Because they can't. The majority of rice farmers consume most of what they grow already and plant rice on every available acre of land. What's more, rapid urbanization and, in China, desertification has led to a decrease in the available supply of farmland. The increase in biofuels has encouraged palm oil plantations instead of rice paddies. Also, as incomes rise in the region, people substitute more meat for rice in their diet, which requires more land to raise livestock and produce the same amount of calories.

Is a second "green revolution" possible?

In theory, yes, but it will take time. International Rice Research Institute director general Robert Zeigler says the time lag between new biotech discoveries and implementation on the farm is about 15 years. He also notes there has been underinvestment in rice research by multinational companies because it's primarily grown by poor farmers in developing countries.

Can't planting genetically modified rice help increase supply?

Yes, many varieties are readily available, but the problem is convincing the farmers to buy the seeds. Because rice is self-pollinating, farmers are accustomed to keeping their own seeds. Although hybrid rice is also self-seeding, each succeeding generation is less productive, and many farmers would rather save their cash than buy new seeds every year. "[Genetically modified seed] should be an important part of our toolbox, but it isn't a silver bullet," Zeigler says.

Who is getting hurt the most by soaring food costs?

The poorest populations in the world, for whom rice is a staple and spend the greatest percentage of their incomes on food. The World Bank estimates that 100 million people are at risk. Sub-Saharan African nations are particularly vulnerable because they import 40%-50% of their rice needs. But only 8% of the world's rice output is traded, so most rice-consuming countries actually feed themselves.

What about relief agencies. Can they obtain the food they need?

In theory, yes, the supply is available since much of relief food is actually sourced locally, so the drop in rice available for export has no direct impact. But since prices have risen so much, their budgets are stretched to the limit.

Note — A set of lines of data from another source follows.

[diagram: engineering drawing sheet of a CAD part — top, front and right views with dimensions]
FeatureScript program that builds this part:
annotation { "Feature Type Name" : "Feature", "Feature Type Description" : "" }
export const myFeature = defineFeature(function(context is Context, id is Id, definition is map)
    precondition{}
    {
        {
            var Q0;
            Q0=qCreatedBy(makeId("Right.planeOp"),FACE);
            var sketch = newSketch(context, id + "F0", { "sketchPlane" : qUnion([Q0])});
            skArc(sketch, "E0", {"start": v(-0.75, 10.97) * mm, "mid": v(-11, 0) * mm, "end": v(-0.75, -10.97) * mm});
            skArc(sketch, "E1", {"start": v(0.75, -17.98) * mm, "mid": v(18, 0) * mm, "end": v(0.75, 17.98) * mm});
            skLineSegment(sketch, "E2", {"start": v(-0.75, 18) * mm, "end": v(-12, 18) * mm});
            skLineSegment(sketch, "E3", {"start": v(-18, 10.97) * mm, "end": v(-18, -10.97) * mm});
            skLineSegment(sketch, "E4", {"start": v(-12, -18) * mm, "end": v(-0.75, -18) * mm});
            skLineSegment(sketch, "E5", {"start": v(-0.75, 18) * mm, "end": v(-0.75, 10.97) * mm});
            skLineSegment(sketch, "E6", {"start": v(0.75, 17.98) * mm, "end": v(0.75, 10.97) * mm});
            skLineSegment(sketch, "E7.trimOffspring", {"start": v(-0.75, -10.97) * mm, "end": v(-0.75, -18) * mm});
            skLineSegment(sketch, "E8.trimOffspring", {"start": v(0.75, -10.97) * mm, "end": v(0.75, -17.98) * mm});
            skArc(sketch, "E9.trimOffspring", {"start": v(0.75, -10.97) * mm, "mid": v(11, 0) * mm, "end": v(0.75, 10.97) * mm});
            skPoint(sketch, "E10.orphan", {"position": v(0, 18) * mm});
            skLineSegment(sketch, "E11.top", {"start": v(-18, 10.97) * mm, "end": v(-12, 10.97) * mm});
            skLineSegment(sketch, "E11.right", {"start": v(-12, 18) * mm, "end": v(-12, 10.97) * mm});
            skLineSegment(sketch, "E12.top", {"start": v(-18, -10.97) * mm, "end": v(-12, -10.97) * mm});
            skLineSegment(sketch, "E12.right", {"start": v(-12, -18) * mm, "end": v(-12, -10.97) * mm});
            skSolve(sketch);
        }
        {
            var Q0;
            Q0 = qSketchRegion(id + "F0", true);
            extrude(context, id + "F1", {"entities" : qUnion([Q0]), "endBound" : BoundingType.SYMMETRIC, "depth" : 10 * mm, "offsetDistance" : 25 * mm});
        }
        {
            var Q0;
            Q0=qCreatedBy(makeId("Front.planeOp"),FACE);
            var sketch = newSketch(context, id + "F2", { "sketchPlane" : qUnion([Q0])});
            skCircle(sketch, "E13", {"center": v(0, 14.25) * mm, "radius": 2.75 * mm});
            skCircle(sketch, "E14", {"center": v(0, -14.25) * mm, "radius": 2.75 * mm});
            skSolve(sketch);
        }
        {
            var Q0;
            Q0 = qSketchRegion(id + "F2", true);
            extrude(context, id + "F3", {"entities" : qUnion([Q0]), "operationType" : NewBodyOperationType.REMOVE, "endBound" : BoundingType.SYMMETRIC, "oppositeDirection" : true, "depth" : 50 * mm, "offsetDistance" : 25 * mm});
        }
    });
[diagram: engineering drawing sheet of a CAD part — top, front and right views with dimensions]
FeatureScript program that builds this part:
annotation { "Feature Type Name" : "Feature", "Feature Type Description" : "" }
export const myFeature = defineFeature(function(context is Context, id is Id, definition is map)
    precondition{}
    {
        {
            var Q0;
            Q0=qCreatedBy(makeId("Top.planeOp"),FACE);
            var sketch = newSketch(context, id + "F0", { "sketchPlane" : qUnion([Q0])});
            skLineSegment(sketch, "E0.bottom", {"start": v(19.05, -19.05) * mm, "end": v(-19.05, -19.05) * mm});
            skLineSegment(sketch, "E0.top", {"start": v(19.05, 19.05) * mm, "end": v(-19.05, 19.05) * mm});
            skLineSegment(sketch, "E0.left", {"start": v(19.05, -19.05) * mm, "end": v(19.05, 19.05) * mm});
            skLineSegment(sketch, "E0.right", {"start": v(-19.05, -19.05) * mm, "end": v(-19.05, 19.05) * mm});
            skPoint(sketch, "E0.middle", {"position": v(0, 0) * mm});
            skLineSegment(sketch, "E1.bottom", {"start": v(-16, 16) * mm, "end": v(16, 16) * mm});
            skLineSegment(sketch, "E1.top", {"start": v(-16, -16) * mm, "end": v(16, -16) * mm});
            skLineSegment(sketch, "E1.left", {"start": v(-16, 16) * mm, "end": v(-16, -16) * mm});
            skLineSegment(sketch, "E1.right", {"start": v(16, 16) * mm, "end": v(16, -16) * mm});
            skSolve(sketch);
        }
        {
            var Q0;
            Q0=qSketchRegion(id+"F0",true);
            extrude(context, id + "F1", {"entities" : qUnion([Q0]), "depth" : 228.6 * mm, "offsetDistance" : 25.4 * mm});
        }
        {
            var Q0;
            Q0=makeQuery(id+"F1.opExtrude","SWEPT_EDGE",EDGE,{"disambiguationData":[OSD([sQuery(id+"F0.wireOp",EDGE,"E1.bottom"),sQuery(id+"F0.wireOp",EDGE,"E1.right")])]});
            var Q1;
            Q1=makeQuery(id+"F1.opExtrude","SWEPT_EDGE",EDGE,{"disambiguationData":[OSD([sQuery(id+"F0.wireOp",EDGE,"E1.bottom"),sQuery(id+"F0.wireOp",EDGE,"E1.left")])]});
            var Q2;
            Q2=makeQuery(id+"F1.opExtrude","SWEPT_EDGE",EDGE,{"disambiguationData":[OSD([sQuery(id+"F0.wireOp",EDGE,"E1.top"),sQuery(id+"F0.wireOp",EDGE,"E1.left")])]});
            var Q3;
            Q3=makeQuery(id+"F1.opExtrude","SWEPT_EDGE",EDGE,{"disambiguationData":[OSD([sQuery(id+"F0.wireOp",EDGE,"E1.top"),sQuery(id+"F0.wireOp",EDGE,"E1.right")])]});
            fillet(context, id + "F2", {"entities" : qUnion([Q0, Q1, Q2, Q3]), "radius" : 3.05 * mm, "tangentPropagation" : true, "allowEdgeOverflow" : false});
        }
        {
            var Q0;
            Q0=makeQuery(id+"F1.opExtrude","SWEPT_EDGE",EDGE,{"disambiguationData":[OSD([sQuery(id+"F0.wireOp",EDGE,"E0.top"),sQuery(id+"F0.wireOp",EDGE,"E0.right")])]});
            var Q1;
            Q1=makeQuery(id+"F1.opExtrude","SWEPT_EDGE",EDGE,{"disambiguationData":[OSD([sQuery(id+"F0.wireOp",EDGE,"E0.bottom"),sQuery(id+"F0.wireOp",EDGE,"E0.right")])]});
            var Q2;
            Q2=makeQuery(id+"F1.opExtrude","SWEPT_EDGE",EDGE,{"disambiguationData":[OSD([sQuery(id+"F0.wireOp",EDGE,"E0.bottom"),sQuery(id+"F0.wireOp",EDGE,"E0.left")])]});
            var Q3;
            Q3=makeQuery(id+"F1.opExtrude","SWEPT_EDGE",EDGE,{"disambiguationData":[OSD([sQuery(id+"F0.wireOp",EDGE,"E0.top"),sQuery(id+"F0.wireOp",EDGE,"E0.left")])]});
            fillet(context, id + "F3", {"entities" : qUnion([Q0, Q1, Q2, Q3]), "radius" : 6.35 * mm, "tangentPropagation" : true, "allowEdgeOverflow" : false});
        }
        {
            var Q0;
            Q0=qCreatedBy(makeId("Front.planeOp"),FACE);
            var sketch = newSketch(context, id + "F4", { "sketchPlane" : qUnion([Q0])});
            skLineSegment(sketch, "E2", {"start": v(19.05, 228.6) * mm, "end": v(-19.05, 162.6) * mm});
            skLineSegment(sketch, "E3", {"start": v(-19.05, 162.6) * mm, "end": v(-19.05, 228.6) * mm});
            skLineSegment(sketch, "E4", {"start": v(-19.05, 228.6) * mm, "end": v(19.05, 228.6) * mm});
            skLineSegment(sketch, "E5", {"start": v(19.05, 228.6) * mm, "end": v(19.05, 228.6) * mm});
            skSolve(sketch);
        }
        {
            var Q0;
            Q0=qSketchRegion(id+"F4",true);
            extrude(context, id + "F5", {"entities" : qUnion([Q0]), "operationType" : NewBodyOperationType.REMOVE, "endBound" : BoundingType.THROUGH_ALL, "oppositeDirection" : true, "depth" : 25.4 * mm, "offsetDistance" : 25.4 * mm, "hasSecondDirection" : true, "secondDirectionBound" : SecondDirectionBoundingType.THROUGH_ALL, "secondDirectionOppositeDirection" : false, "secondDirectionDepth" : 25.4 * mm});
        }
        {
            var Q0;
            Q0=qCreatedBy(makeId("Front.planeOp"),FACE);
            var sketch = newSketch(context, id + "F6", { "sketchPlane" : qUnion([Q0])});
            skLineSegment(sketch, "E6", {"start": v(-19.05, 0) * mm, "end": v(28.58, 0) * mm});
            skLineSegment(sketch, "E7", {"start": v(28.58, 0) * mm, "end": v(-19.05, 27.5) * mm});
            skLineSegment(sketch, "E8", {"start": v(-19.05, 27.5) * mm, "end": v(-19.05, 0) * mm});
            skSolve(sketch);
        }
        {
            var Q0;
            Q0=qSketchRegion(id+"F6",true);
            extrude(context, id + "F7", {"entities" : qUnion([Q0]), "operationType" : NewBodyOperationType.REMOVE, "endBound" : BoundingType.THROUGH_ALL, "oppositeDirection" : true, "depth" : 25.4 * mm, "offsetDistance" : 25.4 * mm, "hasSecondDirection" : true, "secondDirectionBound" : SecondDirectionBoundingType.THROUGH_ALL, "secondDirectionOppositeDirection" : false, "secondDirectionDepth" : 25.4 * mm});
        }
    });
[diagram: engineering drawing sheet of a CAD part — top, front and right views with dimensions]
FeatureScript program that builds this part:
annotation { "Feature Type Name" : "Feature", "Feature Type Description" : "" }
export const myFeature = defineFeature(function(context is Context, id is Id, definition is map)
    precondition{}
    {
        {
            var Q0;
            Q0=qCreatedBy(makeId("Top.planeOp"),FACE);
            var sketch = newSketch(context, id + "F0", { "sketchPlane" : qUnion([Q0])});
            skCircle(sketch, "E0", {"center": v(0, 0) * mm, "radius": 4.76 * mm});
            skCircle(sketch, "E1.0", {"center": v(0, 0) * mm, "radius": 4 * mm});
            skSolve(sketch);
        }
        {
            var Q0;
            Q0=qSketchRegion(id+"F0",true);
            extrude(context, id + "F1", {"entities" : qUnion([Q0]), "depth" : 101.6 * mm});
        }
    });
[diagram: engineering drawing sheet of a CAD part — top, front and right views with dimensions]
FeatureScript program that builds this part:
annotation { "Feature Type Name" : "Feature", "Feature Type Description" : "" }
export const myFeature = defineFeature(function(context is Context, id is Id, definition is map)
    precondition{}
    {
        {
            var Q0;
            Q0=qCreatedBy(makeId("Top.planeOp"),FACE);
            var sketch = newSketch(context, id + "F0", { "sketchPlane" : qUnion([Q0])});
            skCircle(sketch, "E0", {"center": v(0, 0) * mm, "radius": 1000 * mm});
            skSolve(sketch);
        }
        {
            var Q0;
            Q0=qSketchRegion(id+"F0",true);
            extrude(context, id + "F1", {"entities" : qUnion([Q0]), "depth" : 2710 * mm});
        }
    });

On May 1, the World Food Program in Cambodia will stop buying locally produced rice, which it had been using to provide breakfast to 450,000 needy school children. It's abandoning the program because of spiraling prices. And the government of the Philippines, which is the world's largest rice importer, has only been able to buy part of the rice it imports because exporters have not responded to its tenders in full.

What short-term methods could boost supply?

More investment in irrigation. Better storage methods and low-cost devices such as moisture meters, which could help farmers avoid wastage. Also, greater use of hermetically sealed bags would prevent infestation.